Establishment of a prognostic risk assessment model for acute myeloid leukemia based on NK-related genes
MEI Dianfeng1, XIANG Dan1, MAO Chenchen1, ZHOU Haixia2, XUE Xiangyang1, ZHU Shanli1.
1.Institute of Molecular Viruses and Immunology, Department of Microbiology and Immunology, Wenzhou Medical University, Wenzhou 325035, China; 2.Pediatric Research Room, the Second Affiliated Hospital & Yuying Children’s Hospital of Wenzhou Medical University, Wenzhou Children’s Hematological Tumor Disease Research Key Laboratory, Wenzhou 325027, China
MEI Dianfeng,XIANG Dan,MAO Chenchen, et al. Establishment of a prognostic risk assessment model for acute myeloid leukemia based on NK-related genes[J]. JOURNAL OF WEZHOU MEDICAL UNIVERSITY, 2024, 54(7): 563-573.
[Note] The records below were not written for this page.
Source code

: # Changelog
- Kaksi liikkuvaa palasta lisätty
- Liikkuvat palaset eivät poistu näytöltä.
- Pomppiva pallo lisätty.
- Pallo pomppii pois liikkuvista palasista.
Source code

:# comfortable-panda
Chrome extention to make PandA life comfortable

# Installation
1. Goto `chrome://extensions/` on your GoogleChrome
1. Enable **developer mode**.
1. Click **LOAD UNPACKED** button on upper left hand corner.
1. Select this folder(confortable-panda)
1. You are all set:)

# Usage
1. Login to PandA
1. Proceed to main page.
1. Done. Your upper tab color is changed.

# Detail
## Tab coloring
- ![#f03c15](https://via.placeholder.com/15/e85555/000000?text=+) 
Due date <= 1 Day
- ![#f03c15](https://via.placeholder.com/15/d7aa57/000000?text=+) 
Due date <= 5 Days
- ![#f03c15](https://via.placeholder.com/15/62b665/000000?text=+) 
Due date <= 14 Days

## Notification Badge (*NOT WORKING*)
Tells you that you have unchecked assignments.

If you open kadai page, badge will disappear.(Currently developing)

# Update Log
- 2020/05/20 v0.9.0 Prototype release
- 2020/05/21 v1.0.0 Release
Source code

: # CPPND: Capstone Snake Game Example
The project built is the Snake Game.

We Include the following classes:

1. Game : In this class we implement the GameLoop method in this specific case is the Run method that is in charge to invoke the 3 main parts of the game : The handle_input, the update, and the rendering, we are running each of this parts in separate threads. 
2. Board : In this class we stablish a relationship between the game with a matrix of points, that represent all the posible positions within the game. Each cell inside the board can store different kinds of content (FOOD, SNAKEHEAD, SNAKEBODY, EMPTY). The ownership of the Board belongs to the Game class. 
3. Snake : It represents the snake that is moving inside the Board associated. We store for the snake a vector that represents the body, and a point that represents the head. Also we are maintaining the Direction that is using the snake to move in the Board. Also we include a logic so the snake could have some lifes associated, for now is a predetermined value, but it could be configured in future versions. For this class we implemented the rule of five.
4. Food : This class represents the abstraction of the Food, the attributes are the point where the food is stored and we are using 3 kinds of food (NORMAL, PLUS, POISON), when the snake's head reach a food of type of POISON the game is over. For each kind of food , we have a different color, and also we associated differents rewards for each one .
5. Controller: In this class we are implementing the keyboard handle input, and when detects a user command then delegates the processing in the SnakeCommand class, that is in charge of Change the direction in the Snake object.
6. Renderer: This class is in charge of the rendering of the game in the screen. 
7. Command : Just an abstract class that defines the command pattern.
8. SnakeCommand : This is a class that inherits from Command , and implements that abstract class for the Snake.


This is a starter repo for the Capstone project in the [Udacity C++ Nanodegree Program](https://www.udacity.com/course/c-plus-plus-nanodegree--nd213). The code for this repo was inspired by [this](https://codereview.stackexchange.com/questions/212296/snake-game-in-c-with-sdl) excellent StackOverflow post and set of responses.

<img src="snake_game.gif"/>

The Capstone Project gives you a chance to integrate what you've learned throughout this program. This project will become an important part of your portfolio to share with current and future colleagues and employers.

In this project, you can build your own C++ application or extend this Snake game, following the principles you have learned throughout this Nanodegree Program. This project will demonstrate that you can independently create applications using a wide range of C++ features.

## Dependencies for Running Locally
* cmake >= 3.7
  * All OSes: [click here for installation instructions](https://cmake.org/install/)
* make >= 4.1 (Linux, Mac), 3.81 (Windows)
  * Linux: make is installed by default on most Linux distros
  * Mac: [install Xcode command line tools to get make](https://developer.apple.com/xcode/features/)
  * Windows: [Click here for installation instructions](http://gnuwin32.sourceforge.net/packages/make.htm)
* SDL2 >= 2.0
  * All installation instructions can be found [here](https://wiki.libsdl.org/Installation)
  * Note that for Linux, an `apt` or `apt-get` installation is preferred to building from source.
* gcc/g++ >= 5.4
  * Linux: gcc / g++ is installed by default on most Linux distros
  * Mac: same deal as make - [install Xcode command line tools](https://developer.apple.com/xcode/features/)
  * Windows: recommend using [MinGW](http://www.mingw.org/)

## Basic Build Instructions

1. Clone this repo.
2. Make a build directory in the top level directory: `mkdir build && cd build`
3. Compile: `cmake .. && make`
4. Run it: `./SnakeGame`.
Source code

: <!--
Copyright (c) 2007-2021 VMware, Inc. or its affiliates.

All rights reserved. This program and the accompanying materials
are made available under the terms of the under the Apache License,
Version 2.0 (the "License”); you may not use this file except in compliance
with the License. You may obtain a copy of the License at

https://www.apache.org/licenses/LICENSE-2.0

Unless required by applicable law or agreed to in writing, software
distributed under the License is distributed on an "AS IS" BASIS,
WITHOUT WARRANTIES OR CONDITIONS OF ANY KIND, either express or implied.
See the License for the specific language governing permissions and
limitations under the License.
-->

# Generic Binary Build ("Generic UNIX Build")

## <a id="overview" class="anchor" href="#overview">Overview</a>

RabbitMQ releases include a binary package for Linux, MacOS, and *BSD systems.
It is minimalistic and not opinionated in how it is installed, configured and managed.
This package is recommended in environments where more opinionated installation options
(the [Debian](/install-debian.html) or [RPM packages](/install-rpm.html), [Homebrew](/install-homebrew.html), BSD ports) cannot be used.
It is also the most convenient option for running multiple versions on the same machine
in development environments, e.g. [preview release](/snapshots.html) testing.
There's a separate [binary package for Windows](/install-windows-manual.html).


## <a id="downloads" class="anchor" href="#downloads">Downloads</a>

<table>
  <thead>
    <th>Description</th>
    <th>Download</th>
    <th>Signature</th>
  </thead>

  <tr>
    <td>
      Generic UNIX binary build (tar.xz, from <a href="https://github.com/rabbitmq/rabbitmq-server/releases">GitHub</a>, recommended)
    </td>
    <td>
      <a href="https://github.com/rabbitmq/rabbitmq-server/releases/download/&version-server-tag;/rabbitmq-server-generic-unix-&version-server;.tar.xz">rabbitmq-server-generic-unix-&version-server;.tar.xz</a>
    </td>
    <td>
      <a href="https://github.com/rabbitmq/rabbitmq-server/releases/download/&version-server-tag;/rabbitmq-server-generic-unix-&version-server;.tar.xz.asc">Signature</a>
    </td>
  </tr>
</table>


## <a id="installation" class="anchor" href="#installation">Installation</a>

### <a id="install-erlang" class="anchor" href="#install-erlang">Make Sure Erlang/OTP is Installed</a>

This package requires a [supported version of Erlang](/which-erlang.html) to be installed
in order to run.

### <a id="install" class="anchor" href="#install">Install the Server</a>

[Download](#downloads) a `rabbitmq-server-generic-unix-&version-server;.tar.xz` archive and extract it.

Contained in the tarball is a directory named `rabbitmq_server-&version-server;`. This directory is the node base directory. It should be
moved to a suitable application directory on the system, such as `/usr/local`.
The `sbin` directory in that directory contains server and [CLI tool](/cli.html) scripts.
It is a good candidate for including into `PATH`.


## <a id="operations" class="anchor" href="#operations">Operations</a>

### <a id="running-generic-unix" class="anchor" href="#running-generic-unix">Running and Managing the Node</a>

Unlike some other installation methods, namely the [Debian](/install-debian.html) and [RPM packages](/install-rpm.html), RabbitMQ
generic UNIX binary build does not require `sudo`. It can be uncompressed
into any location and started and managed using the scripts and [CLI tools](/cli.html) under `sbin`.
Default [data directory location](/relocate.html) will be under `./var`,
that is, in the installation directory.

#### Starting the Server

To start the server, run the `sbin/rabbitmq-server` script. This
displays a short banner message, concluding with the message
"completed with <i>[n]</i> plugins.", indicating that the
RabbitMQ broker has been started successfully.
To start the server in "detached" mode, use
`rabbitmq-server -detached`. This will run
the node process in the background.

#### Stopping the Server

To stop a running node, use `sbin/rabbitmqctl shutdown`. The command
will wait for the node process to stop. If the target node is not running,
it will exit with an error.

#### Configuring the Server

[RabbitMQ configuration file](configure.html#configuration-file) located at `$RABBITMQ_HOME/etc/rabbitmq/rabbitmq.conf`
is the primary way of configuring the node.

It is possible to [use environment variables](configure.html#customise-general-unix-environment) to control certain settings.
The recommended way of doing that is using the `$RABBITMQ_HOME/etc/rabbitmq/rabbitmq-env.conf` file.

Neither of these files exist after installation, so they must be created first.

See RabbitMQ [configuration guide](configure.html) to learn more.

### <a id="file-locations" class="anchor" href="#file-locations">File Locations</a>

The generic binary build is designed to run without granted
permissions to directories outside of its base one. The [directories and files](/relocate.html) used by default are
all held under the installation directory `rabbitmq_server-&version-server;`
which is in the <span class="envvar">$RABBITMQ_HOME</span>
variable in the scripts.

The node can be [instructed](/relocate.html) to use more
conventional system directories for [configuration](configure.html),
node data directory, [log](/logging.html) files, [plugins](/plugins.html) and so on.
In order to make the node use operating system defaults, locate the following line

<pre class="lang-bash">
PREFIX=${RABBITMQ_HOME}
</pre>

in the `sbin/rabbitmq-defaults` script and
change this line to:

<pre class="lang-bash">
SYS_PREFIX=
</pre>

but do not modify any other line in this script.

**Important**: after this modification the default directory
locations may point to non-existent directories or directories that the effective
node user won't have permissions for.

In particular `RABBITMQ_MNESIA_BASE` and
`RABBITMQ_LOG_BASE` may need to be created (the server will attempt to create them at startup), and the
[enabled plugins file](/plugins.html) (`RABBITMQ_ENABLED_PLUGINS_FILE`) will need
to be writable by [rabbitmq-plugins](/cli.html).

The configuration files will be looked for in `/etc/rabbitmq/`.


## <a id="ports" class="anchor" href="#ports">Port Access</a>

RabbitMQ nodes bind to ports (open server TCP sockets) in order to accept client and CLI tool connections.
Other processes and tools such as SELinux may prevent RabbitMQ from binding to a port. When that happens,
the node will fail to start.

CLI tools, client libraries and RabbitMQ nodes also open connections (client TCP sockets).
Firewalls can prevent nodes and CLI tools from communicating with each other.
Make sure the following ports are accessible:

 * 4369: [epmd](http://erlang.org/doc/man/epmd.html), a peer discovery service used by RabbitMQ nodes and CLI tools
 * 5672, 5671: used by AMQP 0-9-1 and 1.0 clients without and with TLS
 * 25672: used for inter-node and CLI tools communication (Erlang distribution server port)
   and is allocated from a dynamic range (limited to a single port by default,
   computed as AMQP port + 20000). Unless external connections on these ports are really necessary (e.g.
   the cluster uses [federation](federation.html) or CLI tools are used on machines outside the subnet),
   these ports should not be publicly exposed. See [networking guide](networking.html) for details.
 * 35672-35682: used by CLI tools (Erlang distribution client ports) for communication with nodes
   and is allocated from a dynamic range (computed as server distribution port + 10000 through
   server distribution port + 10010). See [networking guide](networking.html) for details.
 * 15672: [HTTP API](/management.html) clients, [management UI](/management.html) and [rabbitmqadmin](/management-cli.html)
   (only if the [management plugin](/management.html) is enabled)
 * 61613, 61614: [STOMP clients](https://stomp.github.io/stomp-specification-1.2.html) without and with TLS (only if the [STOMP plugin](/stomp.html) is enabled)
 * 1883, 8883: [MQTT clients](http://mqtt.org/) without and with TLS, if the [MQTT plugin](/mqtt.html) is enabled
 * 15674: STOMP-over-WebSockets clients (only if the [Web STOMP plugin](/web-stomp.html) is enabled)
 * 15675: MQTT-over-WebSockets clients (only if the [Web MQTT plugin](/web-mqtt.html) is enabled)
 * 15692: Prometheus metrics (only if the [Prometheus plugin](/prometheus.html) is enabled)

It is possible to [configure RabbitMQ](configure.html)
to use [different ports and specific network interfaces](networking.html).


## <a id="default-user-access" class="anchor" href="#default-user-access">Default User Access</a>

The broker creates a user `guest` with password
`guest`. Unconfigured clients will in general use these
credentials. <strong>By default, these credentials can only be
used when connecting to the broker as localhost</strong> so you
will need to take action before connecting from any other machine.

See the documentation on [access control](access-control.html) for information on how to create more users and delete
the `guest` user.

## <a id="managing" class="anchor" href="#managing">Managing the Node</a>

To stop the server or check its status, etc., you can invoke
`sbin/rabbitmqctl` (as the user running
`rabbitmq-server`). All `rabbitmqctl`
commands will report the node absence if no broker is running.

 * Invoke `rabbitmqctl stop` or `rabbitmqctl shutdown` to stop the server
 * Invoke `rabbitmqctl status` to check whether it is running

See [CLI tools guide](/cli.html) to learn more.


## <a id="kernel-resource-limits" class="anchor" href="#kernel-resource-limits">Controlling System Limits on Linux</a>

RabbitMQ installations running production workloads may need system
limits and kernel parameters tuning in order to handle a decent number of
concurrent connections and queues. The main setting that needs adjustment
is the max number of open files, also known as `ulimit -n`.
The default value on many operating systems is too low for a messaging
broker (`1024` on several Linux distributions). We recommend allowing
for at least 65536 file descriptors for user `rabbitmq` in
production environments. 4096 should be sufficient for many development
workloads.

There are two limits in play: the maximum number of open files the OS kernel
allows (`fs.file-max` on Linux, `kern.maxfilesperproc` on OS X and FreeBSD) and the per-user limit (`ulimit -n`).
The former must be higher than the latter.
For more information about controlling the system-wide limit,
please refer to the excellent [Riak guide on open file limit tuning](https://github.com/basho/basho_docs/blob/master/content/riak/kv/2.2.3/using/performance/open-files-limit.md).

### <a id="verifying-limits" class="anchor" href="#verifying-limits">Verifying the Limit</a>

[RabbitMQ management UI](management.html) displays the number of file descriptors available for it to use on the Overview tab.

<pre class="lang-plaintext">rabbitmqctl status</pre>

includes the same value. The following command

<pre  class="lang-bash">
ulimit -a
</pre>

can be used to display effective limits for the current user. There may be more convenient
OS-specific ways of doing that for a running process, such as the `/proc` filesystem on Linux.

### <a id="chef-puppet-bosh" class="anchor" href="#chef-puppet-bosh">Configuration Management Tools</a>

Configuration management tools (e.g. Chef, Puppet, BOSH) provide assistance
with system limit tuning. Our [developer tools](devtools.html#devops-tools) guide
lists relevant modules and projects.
Abstract:Objective: To develop a novel risk scoring model for the prognosis of AML patients by examining the expression patterns of NK cell-related genes (NRGs) in acute myeloid leukemia (AML) and their association with prognosis. Methods: AML transcriptome data from TCGA database were retrieved by bioinformatics techniques. Utilizing the distinct expression patterns of NRGs, patients diagnosed with AML were categorized with unsupervised clustering methods. Subsequently, survival disparities, functional enrichment of genes, and immune-related assessments were conducted on distinct subgroups of AML patients. NRGs was utilized to develop a prognostic assessment model by employing Cox survival analysis and LASSO regression analysis focusing on the uniquely expressed genes within specific subgroups. Ultimately, bone marrow samples were collected from individuals diagnosed with acute myeloid leukemia for transcriptome sequencing in order to validate the association between various genes and AML within the context of prognostic evaluation. Results:Univariate Cox screening of NRGs related to prognosis was done, and based on their expression levels AML patients were divided into 3 subgroups. An analysis of the survival, enrichment, immunoinfiltrating cells, and immune checkpoint in subgroup 2 indicated a more favorable clinical outlook, and the immune microenvironment has been significantly remodeled. Furthermore, based on the distinctively expressed genes of the three subgroups,a risk score model was developed by Cox combined with LASSO analysis, which was significantly correlated with the clinical prognosis of AML. Transcriptome sequencing revealed that of the six AML risk genes in the risk model, the expression levels of ADGRG1, LSP1 and PDE7B were upregulated in relapsed patients, compared with remission patients, while the protective gene TBX1 revealed decreased expression levels in relapsed patients. Conclusion: The risk assessment model of AML patients constructed in this investigation represents a novel and autonomous prognostic evaluation approach, demonstrating favorable predictive capabilities.